Da sempre sulla Libia sono puntati anche gli occhi della Francia (che sostiene Haftar) e dell’Italia (che sostiene Tripoli), oltre a quelli dell’Ue. Per l’Italia, in particolare, la Libia è da decenni una delle priorità di politica estera, sia a motivo di petrolio e gas che per le politiche anti-migratorie, con decine di milioni di euro spesi per finanziare la “famigerata” guardia costiera libica, che intercetta migranti disperati e li smista in circa 10 mila strutture di detenzione, denunciate per torture, trattamenti disumani, violenze sessuali, abusi e morte dalla Commissione d’inchiesta nominata dal Consiglio dei diritti umani dell’Onu. Anche l’Ue non è stata da meno nel sostegno milionario (centinaia di milioni) alla guardia costiera libica.

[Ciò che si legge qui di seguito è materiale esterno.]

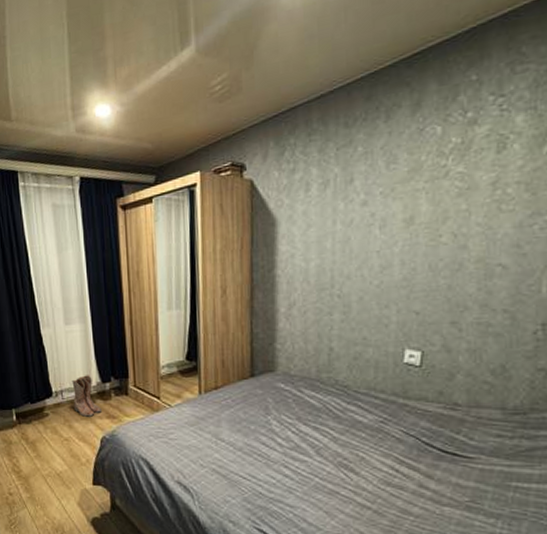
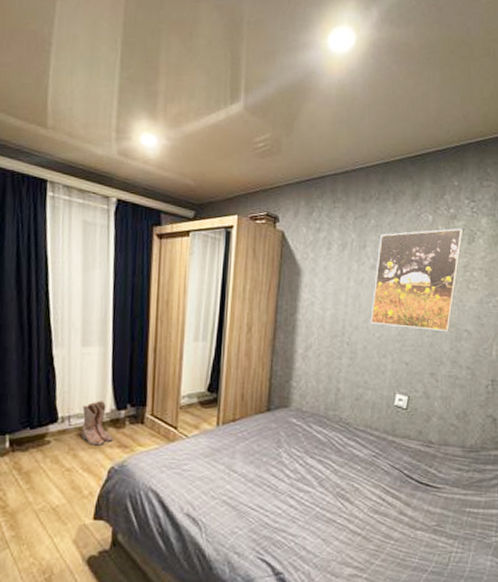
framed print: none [365,134,489,271] -> present [370,228,464,331]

In questo quadro, peraltro molto sommario, anche la questione delle armi è tuttaltro che secondaria: se per l’Egitto favorire il transito di armi verso l’esercito di Haftar non è mai stato un problema, data la contiguità di confine, a Tripoli ci pensa da un paio d’anni soprattutto Ankara (erano turchi i droni che hanno bloccato nel 2020 l’offensiva di Haftar contro Tripoli), con un non meglio precisato sostegno economico del Qatar.

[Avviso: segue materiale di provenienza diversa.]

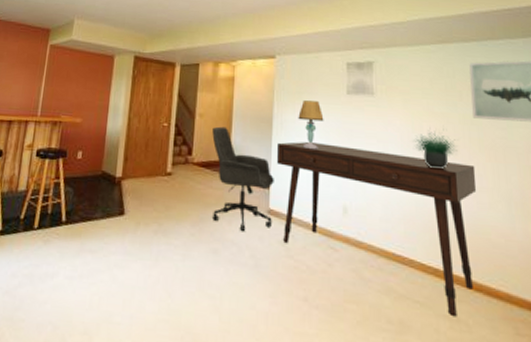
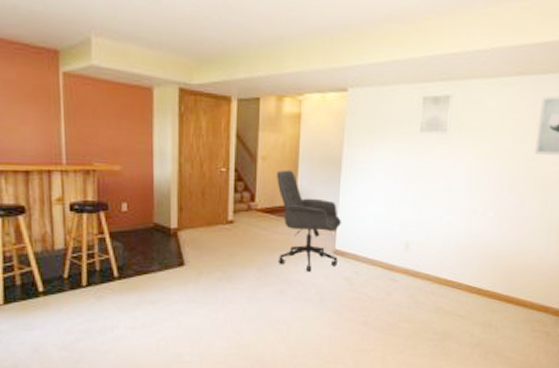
desk: present [277,141,477,317] -> none [345,182,528,324]
table lamp: present [298,100,324,149] -> none [368,139,395,190]
potted plant: present [415,132,458,170] -> none [478,168,515,204]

Anche nei giorni scorsi, una nave turca, la Kosovak, ha negato il permesso ai militari europei della missione Irini di ispezionare il proprio carico  (in conformità con la risoluzione 2292 del Consiglio di sicurezza delle Nazioni Unite sull’embargo di armi dirette in Libia). La nave portacontainer di 14 mila tonnellate, partita da Istanbul e diretta a Misurata, era fortemente sospettata di trasportare armamenti. È la settima volta che una nave turca nega il consenso all’ispezione.

Una notizia positiva comunque c’è: i negoziati di consultazione su una futura Costituzione libica si sono svolti la settimana scorsa al Cairo, in Egitto, fra 12 membri del Parlamento di Tobruk e altrettanti dell’Alto Consiglio di Stato di Tripoli. L’obiettivo, anche se non scontato – ha detto la rappresentante dell’Onu Stephanie Williams – è trovare “una formula consensuale per raggiungere elezioni presidenziali e parlamentari il prima possibile”.